O Diário de Notícias só conseguiu contar 12 iniciativas do PS. Utillizou critérios diferentes para os diversos partidos. Para uns conta as iniciativas dos deputados e não deputados, para outros conta apenas deputados. No caso do PS exclui o Presidente do Partido da contagem e conclui que o PSD é o que faz mais e o PS o que faz menos iniciativas de todos os partidos.
Os números certos do PS são:
- Desde o início do actual mandato até 30 de Junho o PS realizou 118 iniciativas.

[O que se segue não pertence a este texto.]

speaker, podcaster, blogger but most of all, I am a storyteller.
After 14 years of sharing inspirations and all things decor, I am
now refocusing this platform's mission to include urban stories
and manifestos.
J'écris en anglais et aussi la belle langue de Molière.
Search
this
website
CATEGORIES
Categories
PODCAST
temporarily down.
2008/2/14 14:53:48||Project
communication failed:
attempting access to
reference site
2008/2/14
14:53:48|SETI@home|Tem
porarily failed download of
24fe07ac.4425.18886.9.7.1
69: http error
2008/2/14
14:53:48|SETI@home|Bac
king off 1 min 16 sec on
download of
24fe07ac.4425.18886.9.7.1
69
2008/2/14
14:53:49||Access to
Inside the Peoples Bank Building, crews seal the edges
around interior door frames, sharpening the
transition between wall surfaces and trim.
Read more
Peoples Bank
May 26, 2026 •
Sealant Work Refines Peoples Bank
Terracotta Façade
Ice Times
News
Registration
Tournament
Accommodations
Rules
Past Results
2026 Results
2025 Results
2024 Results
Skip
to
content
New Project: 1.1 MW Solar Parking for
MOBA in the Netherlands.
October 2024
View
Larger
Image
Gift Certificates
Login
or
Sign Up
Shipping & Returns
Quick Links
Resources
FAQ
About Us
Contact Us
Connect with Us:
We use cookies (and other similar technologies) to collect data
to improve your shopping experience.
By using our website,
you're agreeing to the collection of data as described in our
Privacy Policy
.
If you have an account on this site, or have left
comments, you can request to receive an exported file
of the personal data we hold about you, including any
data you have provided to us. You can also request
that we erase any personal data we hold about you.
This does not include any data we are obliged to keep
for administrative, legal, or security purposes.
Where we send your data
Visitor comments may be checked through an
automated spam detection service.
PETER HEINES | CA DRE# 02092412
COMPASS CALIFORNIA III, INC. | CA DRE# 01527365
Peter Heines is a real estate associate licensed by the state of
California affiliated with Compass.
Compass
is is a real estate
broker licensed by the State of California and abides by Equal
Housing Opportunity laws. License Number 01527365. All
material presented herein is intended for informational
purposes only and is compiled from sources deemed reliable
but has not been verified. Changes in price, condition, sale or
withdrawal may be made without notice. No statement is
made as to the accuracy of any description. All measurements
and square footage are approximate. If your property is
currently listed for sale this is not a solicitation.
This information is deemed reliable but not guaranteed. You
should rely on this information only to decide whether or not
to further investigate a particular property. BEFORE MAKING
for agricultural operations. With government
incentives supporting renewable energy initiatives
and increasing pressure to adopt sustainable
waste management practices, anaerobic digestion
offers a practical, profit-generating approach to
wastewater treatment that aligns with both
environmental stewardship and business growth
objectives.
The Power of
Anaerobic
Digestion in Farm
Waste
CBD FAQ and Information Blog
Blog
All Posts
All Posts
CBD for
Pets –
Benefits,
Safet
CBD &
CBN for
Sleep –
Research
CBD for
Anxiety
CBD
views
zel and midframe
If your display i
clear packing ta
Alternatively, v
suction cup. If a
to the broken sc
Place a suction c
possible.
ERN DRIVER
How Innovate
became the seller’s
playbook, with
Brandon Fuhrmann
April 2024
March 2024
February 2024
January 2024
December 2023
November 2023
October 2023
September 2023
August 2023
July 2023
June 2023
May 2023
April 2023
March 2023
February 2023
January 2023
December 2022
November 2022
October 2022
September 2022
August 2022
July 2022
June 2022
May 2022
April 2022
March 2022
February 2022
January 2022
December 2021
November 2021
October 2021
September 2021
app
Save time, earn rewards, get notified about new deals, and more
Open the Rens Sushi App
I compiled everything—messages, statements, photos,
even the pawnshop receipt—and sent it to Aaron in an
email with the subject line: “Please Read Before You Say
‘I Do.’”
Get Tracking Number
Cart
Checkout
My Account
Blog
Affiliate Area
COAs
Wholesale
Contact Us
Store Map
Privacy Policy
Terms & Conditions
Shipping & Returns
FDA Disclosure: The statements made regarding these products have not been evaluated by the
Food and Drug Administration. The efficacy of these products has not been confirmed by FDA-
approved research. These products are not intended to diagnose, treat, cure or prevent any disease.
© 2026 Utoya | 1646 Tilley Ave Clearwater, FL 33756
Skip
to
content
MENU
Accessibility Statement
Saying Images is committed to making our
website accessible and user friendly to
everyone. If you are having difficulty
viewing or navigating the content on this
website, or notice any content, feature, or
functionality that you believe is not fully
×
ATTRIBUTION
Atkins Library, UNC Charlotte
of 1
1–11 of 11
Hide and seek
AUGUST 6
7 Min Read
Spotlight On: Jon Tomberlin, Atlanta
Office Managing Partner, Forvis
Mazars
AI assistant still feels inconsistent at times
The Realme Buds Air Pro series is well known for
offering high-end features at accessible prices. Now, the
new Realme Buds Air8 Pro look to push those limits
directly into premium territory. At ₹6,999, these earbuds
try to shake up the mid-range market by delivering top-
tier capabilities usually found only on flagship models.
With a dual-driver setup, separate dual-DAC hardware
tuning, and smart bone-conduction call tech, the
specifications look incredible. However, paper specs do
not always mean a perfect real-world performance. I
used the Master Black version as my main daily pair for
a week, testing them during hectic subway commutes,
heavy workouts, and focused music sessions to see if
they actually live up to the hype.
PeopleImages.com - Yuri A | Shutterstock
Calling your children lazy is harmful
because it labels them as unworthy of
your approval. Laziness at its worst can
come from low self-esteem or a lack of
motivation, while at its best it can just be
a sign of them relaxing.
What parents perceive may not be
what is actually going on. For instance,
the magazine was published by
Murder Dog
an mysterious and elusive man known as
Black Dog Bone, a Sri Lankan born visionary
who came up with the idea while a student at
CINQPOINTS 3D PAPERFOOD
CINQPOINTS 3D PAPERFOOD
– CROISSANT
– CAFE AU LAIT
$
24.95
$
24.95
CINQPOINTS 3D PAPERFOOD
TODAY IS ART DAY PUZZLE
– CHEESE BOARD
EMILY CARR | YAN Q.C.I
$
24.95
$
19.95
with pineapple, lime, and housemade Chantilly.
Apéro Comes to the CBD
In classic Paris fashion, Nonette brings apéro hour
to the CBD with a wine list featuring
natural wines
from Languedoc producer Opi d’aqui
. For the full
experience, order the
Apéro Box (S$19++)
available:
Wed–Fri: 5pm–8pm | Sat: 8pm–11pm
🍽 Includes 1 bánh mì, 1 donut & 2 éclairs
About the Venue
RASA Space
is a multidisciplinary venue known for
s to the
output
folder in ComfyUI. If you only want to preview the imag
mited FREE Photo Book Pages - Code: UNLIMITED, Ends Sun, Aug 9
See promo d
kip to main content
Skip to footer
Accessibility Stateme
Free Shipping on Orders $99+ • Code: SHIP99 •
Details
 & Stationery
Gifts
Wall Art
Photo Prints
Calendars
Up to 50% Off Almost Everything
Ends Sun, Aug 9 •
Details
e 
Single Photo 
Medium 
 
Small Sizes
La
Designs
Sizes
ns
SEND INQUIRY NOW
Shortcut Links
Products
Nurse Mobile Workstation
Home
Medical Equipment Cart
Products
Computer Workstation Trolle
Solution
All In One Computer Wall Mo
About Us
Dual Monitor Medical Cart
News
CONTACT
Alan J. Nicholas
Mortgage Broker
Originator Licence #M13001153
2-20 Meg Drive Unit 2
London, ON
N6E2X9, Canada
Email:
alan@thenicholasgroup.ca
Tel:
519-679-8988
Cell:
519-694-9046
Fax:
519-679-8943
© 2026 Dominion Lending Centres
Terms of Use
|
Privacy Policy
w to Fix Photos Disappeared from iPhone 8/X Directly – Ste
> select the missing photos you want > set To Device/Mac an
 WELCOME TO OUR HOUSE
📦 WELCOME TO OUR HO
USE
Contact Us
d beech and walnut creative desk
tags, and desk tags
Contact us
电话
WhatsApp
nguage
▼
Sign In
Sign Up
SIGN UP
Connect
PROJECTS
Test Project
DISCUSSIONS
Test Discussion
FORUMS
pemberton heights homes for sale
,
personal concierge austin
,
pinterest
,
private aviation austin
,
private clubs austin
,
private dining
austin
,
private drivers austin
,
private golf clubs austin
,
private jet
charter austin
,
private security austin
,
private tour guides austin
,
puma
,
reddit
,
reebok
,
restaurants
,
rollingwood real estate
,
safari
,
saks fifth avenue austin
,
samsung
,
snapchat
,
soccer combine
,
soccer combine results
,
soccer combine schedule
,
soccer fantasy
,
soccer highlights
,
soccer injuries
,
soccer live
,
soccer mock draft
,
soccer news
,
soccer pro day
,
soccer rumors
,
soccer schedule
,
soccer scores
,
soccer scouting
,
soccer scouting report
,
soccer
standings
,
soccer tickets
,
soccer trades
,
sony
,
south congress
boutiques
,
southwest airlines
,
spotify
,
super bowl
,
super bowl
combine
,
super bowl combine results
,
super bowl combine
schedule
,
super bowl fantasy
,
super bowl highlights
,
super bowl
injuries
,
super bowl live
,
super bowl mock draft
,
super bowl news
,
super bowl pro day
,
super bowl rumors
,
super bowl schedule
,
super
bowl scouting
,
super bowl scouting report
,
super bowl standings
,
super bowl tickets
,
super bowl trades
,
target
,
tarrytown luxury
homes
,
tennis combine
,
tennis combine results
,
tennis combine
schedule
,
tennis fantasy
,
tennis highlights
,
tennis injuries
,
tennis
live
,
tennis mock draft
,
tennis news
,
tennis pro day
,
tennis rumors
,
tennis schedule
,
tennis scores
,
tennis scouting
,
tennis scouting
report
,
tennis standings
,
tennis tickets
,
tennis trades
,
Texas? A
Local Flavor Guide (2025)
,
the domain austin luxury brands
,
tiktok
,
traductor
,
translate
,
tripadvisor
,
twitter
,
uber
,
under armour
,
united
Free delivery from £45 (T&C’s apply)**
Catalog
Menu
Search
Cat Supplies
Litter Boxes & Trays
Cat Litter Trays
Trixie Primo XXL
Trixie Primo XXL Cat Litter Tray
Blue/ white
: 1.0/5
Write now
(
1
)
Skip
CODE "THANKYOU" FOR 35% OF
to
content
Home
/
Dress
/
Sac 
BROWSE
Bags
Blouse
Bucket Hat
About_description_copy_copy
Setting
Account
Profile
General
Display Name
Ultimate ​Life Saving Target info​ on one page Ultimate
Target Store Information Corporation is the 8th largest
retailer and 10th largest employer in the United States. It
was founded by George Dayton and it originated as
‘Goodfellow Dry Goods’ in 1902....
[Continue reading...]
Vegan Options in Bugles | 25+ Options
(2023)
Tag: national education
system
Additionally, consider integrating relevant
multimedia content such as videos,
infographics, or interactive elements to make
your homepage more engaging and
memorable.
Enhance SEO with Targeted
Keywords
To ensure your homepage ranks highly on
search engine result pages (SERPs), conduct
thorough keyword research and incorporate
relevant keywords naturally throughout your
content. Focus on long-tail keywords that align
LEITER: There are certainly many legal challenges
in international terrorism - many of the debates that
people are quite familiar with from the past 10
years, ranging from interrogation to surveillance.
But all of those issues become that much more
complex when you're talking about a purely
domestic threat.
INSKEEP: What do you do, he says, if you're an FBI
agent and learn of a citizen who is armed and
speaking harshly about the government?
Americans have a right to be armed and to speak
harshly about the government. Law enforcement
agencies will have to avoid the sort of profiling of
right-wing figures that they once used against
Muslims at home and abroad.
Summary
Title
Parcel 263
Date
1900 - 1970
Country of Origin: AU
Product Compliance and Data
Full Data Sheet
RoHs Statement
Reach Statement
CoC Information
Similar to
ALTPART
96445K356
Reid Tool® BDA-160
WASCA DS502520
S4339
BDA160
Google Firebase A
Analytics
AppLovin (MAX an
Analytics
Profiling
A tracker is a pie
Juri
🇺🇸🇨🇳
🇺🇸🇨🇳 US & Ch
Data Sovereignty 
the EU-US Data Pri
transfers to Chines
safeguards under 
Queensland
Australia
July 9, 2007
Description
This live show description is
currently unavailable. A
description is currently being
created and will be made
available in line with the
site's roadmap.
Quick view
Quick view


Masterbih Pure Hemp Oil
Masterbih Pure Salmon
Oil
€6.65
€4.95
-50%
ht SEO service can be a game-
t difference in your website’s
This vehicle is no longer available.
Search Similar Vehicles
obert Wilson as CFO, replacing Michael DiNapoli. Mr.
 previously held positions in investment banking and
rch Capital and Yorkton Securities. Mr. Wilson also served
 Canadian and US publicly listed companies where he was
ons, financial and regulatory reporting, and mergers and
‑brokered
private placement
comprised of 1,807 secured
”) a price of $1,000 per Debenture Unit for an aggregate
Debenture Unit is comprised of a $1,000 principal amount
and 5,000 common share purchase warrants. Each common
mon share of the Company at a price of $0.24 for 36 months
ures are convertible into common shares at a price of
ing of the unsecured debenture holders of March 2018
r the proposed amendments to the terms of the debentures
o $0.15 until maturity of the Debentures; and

- Dessas iniciativas 77 foram realizadas por deputados do PS na ALRAM.
- Foram 48 as iniciativas realizadas no exterior, ou seja, fora das sedes.
- Foram 27 as iniciativas realizadas no exterior e por deputados.
O DN só conseguiu contar 12…
A agenda política de quem dirige a redacção do DN é muito clara no que respeita ao PS. Por um lado não gostaram do resultado das eleições internas no PS e tentam agora fazer no seu trabalho diário, que de acordo com a linha editorial oficial deveria ser isento, o que não conseguiram nas eleições do PS… desde logo porque não votam. As notícias de quem dirige a redacção do DN tem um alvo claro – o Presidente do PS-Madeira. Em relação a todos os demais dirigentes e deputados do PS é garantido o destaque na medida do seu protagonismo, mas ao Presidente do PS-Madeira só é dado protagonismo (fotos, títulos, dimensão da notícia e primeira página) em assuntos incómodos ou quando existem criticas. As notícias por encomenda têm sempre uma orientação clara no que respeita ao Presidente do PS-Madeira.
O DN, enquanto órgão de comunicação social privado pode ter opções políticas, apesar da sua linha editorial dizer o contrário, mas devem ser opções assumidas, como fazem outros órgãos de comunicação social pelo mundo fora. O mesmo não pode acontecer com os órgãos de comunicação públicos que têm a obrigação de ser isentos.
O que não faz sentido é existirem orientações políticas que vão sendo apresentadas de forma subrepticia aos leitores mais distraídos, sob a falsa capa de isenção, em vez de as assumir claramente.
Assim, desafio quem dirige a redacção do DN a assumir publicamente a vossa orientação editorial no que respeita ao Presidente do PS-Madeira. Já agora, assumam também que têm um delfim preferido para a sucessão do Alberto João Jardim no PSD. Assumam também qual é o líder partidário da vossa preferência. Digam-no de forma clara e depois podem continuar a implementar a vossa agenda política já sem problemas de consciência (se é que chegam a os ter).